Ma la storia della Cascinazza è stata intricata davvero. E, per tanti anni, c’è stato il rischio serio che al posto dell’area verde sorgesse un mega centro residenziale. Senza che nessuno potesse opporsi: neppure il Comune, perché la Regione aveva fatto una legge ad hoc che, in tutta la Lombardia, impediva solo a Monza di cambiare il proprio piano regolatore.

Tutto era cominciato con l’approvazione delle modifiche alla Legge 12 del 2005, che cancellava la salvaguardia sull’ultimo Pgt adottato. Senza protezione restava pure la Cascinazza, 400mila metri cubi di natura incontaminata: l’area verde più grande della città dopo il famoso Parco Reale. Un’area di grande pregio ambientale, lungo il Lambro, dove il fiume forma più di un’ansa, a valle del centro storico della città. Un’area di grande estensione al centro della quale sorge la cascina che le dà il nome. Un luogo che divenne la madre di tutte le battaglie ambientaliste di Monza.

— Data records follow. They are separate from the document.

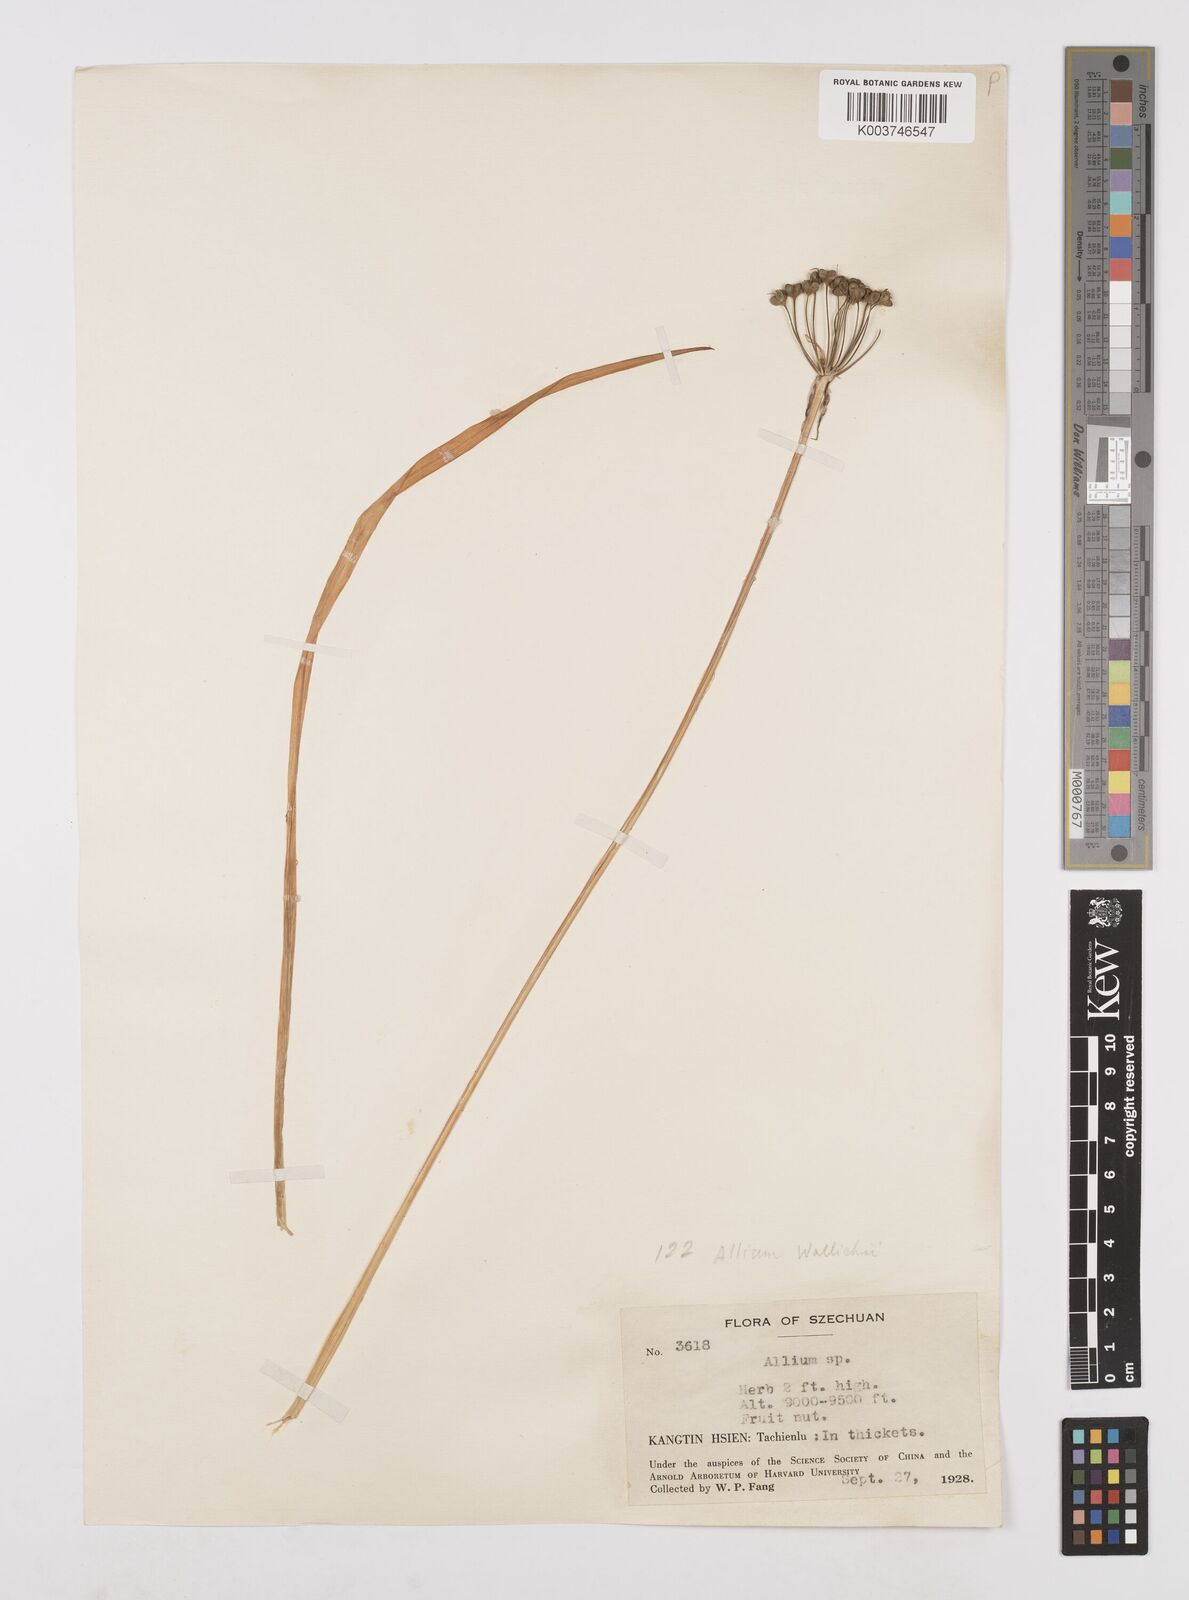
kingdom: Plantae
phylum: Tracheophyta
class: Liliopsida
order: Asparagales
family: Amaryllidaceae
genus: Allium
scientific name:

Gli ultimi capitoli di una vicenda vecchia di cinquant’anni e colma di colpi di scena furono la decisione della Giunta Faglia – nel 2002 – di trasformare la Cascinazza i n un’area naturale. Nacque un duro braccio di ferro con Regione Lombardia, con tanto di richiesta di risarcimento danni (300 milioni di euro) da parte della proprietà dell’area – L’istituto di edilizia industrializzata di Paolo Berlusconi - per non essere riusciti a costruire sull’area della Cascinazza il milione e mezzo di metri cubi previsti dalla convenzione stipulata con il Comune nel 1962.

Ma la Regione, attraverso un piccolo comma della nuova legge urbanistica, la legge 12/2005, un dispositivo ad hoc che di fatto riguarda esclusivamente Monza e un solo altro Comune in Lombardia, Campione d’Italia, blocca l’approvazione della variante al Piano regolatore, ormai pronto, che la Giunta monzese si apprestava a portare in aula

Negli anni successivi la nuova giunta monzese di centrodestra fece approvare un piano di lottizzazione sulla Cascinazza. Si parla addirittura di tangenti per 300mila euro pagate a consiglieri di minoranza ancora indecisi su come votare sulla scottante materia.

Ora la giunta di Roberto Scanagatti ha di nuovo ribaltato tutto. L’oasi verde sulla Cascinazza si farà e – nel Parco di interesse sovra comunale della media Valle del Lambro potrà nascere un’interessante riserva agricola – a cavallo tra Monza, Brugherio, Cologno Monzese e Sesto San Giovanni – che potrà preservare una porzione di territorio miracolosamente sfuggita all’industrializzazione e al consumo del territorio e rimasta come era la Brianza nell’Ottocento. Ironia della sorte: la storica decisione è stata presa proprio nei giorni in cui il suo storico artefice – l’ex sindaco Michele Faglia – lascia il consiglio comunale.